What is being asked:
Rewrite all of the items below with "phylum" replaced by "division" wherever it appears, keeping everything else the same. Leave the pictures out of your answer.

[Data entries]
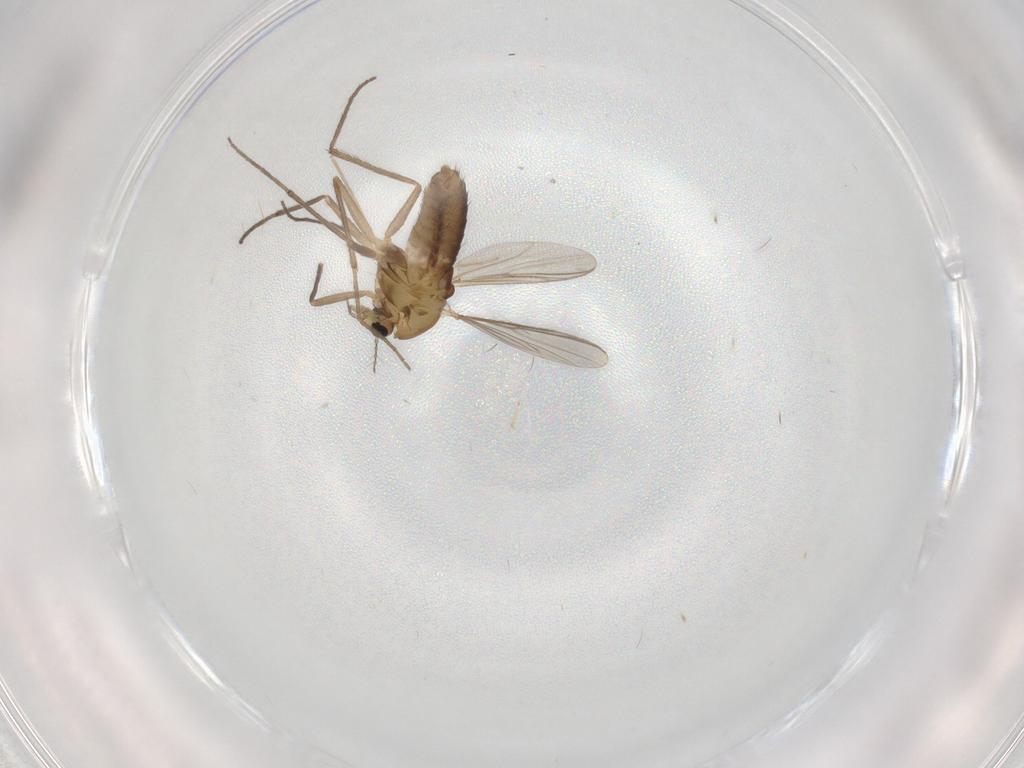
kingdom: Animalia
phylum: Arthropoda
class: Insecta
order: Diptera
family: Chironomidae
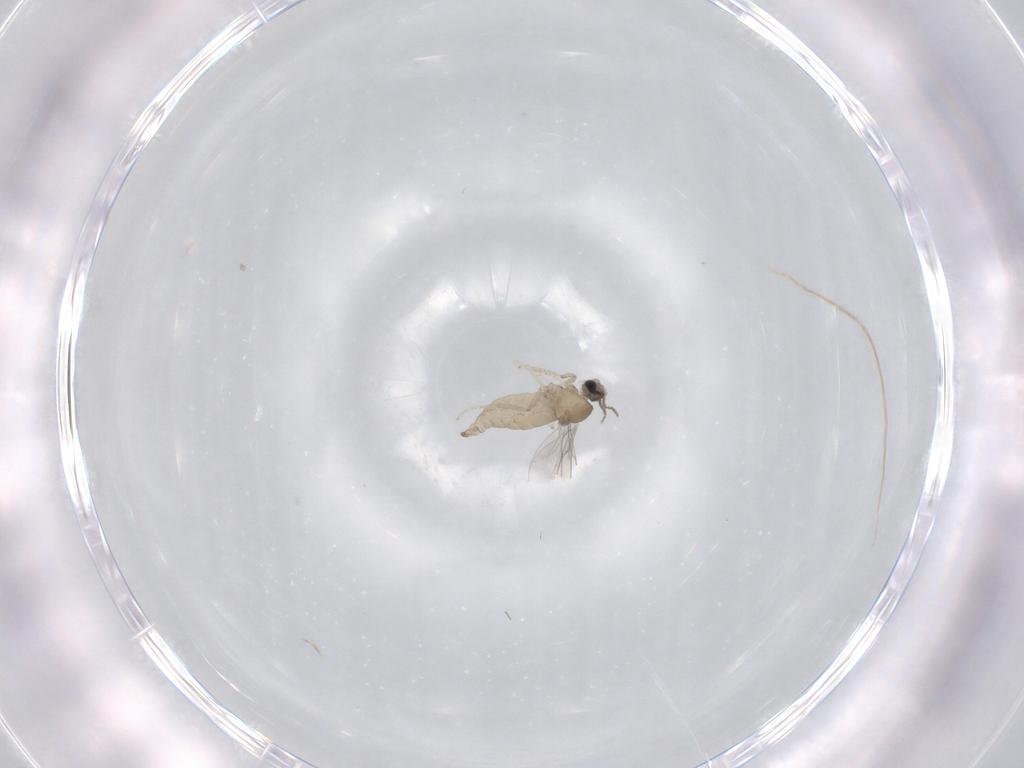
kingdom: Animalia
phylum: Arthropoda
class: Insecta
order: Diptera
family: Cecidomyiidae
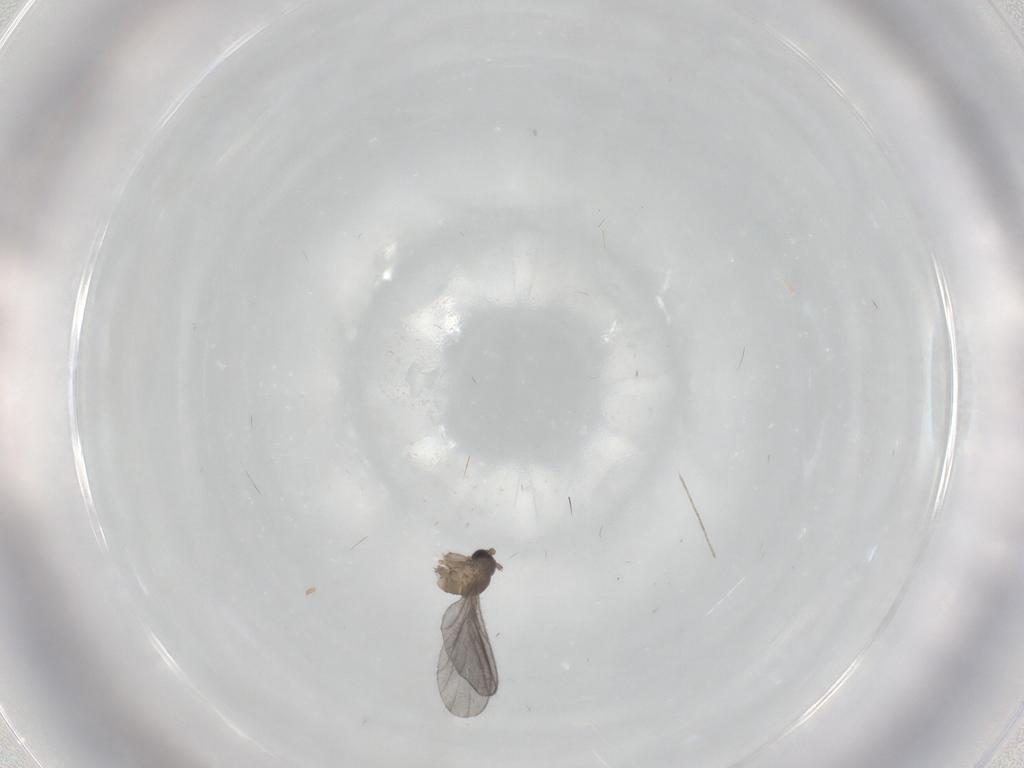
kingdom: Animalia
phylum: Arthropoda
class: Insecta
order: Diptera
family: Sciaridae
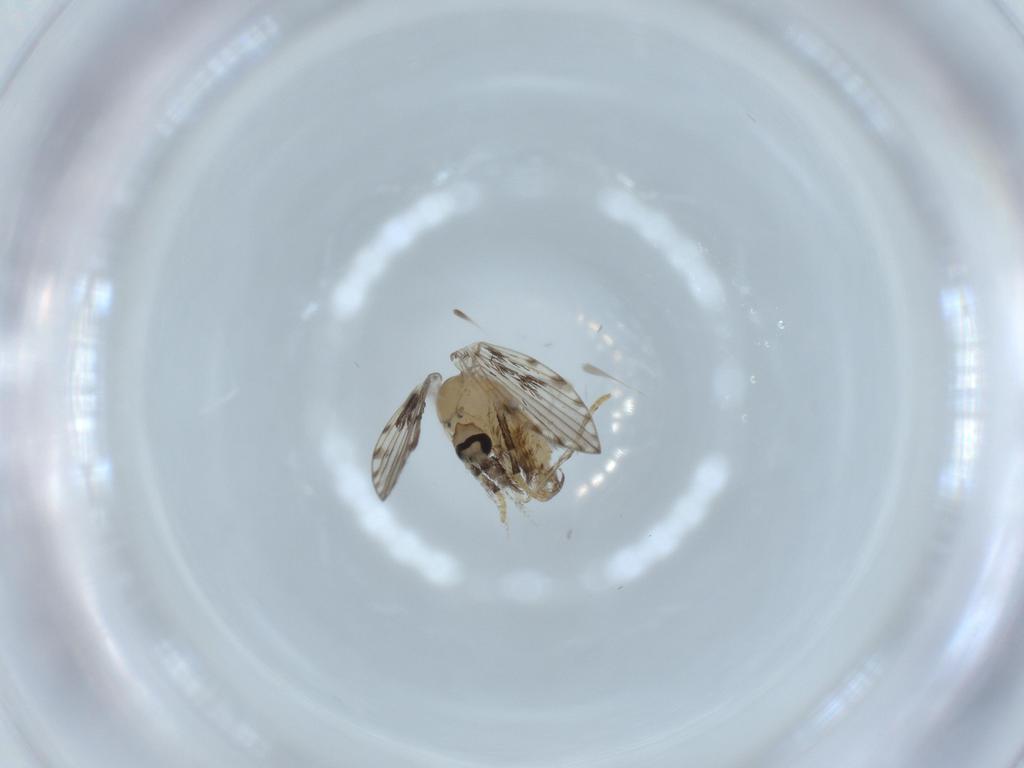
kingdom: Animalia
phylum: Arthropoda
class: Insecta
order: Diptera
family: Psychodidae
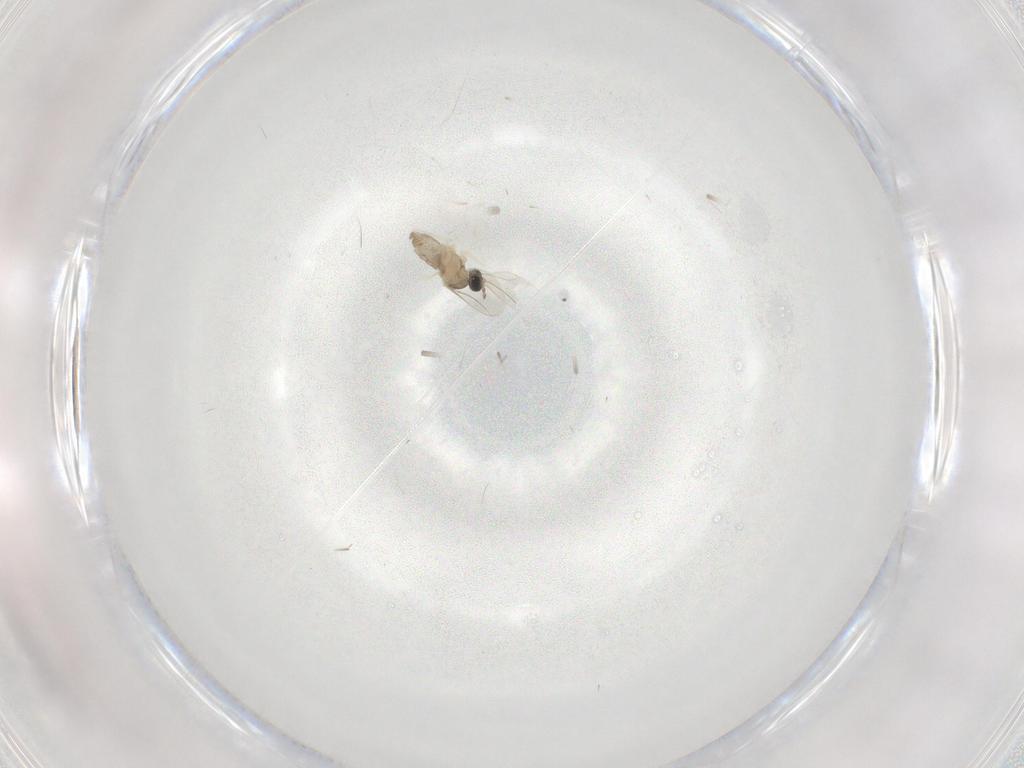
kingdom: Animalia
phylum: Arthropoda
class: Insecta
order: Diptera
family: Cecidomyiidae
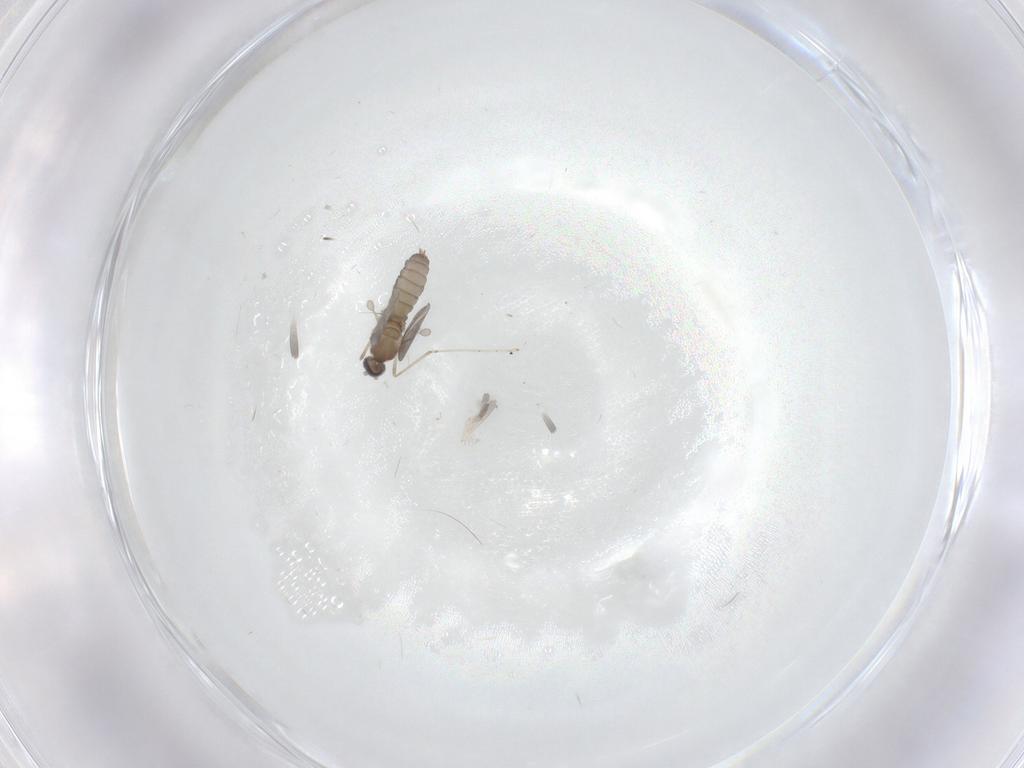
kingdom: Animalia
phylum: Arthropoda
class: Insecta
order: Diptera
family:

Exercise solution:
kingdom: Animalia
division: Arthropoda
class: Insecta
order: Diptera
family: Chironomidae
kingdom: Animalia
division: Arthropoda
class: Insecta
order: Diptera
family: Cecidomyiidae
kingdom: Animalia
division: Arthropoda
class: Insecta
order: Diptera
family: Sciaridae
kingdom: Animalia
division: Arthropoda
class: Insecta
order: Diptera
family: Psychodidae
kingdom: Animalia
division: Arthropoda
class: Insecta
order: Diptera
family: Cecidomyiidae
kingdom: Animalia
division: Arthropoda
class: Insecta
order: Diptera
family:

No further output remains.